(Dataset records)
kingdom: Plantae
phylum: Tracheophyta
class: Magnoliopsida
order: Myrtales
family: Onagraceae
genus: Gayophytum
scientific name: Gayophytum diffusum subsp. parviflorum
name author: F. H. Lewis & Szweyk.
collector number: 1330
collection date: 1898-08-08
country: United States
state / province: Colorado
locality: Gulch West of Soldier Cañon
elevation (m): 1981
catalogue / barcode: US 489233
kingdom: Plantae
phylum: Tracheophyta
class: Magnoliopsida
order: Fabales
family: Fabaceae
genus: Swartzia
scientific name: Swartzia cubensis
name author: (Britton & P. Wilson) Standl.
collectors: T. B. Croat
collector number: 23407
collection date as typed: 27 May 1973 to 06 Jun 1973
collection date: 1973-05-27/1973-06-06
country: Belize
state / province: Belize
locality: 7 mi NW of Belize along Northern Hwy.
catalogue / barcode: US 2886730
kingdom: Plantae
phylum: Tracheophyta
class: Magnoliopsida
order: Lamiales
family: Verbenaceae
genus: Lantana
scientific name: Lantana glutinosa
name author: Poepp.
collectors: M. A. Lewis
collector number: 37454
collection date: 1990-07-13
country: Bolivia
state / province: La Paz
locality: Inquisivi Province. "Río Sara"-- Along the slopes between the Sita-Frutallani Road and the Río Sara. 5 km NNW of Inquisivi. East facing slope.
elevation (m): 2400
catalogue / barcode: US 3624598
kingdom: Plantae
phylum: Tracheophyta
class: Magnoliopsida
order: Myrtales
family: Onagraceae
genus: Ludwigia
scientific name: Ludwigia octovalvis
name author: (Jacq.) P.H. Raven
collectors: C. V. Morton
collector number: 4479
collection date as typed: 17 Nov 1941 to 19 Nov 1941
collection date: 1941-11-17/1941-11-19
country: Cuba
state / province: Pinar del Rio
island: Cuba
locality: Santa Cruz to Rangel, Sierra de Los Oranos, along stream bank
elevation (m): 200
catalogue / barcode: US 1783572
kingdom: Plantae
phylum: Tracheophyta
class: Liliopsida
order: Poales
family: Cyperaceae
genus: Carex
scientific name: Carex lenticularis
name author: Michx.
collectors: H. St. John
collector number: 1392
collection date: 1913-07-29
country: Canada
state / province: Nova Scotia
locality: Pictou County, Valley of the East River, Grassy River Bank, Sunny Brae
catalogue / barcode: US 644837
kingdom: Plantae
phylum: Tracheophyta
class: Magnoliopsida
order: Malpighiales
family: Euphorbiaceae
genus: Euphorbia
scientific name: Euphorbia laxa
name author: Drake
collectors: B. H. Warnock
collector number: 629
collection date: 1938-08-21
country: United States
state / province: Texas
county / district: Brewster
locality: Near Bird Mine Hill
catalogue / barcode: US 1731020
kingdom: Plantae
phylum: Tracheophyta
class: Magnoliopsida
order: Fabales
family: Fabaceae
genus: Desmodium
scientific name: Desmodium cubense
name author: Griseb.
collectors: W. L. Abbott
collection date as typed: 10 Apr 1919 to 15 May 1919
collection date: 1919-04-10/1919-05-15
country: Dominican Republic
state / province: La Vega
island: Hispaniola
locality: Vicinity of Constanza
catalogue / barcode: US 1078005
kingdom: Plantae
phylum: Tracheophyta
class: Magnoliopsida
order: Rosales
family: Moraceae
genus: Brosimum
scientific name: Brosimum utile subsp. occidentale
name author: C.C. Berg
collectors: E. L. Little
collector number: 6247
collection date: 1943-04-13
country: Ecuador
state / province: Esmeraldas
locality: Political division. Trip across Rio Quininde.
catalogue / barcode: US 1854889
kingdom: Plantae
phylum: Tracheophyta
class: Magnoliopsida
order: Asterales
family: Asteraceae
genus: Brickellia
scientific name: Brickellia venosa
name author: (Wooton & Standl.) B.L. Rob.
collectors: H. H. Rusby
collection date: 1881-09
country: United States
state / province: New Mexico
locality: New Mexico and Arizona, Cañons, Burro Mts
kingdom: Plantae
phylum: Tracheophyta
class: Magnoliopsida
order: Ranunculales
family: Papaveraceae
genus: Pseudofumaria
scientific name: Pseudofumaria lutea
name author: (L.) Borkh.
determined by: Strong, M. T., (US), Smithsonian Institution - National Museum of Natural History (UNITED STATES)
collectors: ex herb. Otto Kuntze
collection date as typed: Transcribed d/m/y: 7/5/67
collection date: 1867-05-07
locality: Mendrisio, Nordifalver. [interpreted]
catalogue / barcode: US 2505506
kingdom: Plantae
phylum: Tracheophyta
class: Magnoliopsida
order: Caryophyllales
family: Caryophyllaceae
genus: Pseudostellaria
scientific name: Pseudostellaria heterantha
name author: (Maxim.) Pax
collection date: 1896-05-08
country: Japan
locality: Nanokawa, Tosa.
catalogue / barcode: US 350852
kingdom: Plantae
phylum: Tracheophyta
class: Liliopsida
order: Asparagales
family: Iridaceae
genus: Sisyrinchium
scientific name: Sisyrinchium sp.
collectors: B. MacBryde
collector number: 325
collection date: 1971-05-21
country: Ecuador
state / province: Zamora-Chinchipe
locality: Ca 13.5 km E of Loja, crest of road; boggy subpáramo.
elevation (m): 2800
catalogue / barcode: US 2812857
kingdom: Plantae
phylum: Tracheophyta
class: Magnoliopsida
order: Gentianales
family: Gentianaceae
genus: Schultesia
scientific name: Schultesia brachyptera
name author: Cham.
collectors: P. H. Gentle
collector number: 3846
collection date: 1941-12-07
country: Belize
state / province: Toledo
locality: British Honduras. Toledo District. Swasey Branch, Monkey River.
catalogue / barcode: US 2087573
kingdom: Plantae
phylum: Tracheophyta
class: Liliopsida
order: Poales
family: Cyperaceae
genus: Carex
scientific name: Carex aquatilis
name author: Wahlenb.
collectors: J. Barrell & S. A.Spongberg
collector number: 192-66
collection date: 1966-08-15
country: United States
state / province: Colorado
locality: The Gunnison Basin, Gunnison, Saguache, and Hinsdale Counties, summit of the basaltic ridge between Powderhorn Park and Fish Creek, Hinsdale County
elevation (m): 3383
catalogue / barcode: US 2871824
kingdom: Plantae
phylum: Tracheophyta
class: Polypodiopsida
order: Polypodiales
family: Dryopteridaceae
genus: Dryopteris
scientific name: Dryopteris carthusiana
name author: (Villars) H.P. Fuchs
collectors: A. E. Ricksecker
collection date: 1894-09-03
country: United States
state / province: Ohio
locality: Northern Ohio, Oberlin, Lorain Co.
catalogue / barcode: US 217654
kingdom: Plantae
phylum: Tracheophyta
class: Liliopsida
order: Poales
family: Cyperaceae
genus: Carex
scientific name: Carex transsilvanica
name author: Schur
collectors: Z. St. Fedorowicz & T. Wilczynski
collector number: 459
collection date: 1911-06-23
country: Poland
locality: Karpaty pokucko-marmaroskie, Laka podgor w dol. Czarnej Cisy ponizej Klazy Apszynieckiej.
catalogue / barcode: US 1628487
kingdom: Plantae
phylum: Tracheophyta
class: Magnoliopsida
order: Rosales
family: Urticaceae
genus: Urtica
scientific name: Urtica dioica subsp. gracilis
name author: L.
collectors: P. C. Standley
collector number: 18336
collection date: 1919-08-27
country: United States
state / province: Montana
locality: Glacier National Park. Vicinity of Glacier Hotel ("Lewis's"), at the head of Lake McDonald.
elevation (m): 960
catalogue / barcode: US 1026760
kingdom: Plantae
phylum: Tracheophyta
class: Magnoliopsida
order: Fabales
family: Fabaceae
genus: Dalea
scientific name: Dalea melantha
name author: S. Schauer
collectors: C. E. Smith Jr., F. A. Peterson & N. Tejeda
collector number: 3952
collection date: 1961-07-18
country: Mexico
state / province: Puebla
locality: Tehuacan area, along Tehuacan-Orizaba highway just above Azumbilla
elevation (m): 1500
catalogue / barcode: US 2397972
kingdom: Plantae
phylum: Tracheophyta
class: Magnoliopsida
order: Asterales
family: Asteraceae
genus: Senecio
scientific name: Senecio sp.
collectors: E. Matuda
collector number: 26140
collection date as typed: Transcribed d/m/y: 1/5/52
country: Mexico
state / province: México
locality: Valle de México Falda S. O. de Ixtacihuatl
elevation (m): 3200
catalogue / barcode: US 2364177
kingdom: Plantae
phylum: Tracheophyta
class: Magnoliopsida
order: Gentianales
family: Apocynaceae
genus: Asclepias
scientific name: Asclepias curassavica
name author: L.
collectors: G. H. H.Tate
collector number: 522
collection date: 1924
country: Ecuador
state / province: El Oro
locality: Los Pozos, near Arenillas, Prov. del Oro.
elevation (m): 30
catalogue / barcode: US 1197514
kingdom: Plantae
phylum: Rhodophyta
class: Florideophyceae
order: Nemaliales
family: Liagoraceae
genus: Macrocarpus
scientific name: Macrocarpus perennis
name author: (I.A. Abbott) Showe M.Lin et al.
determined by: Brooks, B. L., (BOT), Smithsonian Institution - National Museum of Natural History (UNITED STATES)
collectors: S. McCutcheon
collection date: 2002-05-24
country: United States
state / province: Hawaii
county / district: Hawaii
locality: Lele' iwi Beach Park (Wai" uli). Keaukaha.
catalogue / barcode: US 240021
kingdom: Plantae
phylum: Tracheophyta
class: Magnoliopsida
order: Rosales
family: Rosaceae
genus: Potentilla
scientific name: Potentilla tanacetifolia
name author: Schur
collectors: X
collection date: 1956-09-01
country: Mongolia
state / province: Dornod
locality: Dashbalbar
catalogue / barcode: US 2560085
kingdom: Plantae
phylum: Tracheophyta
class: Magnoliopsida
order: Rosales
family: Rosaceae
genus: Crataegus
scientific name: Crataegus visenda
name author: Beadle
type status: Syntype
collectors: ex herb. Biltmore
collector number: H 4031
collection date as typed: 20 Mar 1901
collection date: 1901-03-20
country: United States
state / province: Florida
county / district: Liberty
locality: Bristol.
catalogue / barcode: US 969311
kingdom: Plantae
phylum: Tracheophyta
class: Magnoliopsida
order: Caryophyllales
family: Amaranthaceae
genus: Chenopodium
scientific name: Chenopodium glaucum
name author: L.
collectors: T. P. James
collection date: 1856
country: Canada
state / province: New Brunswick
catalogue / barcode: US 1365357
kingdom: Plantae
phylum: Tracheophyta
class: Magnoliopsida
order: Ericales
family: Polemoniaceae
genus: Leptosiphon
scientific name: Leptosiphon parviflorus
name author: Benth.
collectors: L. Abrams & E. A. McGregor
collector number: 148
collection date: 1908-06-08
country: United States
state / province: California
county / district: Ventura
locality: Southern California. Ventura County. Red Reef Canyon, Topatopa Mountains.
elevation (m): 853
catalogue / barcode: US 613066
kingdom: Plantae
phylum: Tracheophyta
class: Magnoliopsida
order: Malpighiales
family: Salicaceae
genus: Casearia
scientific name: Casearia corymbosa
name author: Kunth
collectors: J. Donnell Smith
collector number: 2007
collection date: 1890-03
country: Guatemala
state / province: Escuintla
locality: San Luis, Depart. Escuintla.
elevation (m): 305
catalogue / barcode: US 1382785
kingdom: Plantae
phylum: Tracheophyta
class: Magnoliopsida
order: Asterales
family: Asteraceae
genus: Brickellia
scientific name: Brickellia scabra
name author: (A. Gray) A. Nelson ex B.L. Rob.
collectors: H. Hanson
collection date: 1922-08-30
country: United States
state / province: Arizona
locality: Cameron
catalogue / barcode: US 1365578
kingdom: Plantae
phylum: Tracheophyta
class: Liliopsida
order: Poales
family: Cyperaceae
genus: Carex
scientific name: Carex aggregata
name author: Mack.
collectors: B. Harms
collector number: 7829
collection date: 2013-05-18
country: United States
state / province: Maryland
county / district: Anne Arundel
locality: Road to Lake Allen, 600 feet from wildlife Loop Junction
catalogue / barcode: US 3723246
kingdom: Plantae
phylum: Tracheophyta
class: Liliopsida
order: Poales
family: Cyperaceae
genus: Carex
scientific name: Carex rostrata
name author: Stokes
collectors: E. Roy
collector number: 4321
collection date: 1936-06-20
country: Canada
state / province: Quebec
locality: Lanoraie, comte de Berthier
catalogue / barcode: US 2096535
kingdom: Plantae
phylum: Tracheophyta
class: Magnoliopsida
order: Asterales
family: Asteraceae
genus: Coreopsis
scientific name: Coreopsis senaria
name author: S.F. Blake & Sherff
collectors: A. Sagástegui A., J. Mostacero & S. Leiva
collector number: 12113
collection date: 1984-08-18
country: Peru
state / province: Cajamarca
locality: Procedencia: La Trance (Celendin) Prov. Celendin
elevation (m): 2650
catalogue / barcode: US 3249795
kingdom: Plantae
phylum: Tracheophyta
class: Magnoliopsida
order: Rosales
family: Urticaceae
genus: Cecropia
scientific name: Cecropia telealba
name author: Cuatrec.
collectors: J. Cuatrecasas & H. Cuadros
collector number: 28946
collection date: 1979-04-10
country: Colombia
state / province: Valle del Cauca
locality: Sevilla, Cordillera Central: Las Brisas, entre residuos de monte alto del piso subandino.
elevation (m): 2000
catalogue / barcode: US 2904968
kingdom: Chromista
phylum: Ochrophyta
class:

Prompt
Please turn the stretch of the listing from the line containing "name author: Poepp." through the line containing "genus: Ludwigia" into a numbered list, leaving out any blank lines.

The result
1. name author: Poepp.
2. collectors: M. A. Lewis
3. collector number: 37454
4. collection date: 1990-07-13
5. country: Bolivia
6. state / province: La Paz
7. locality: Inquisivi Province. "Río Sara"-- Along the slopes between the Sita-Frutallani Road and the Río Sara. 5 km NNW of Inquisivi. East facing slope.
8. elevation (m): 2400
9. catalogue / barcode: US 3624598
10. kingdom: Plantae
11. phylum: Tracheophyta
12. class: Magnoliopsida
13. order: Myrtales
14. family: Onagraceae
15. genus: Ludwigia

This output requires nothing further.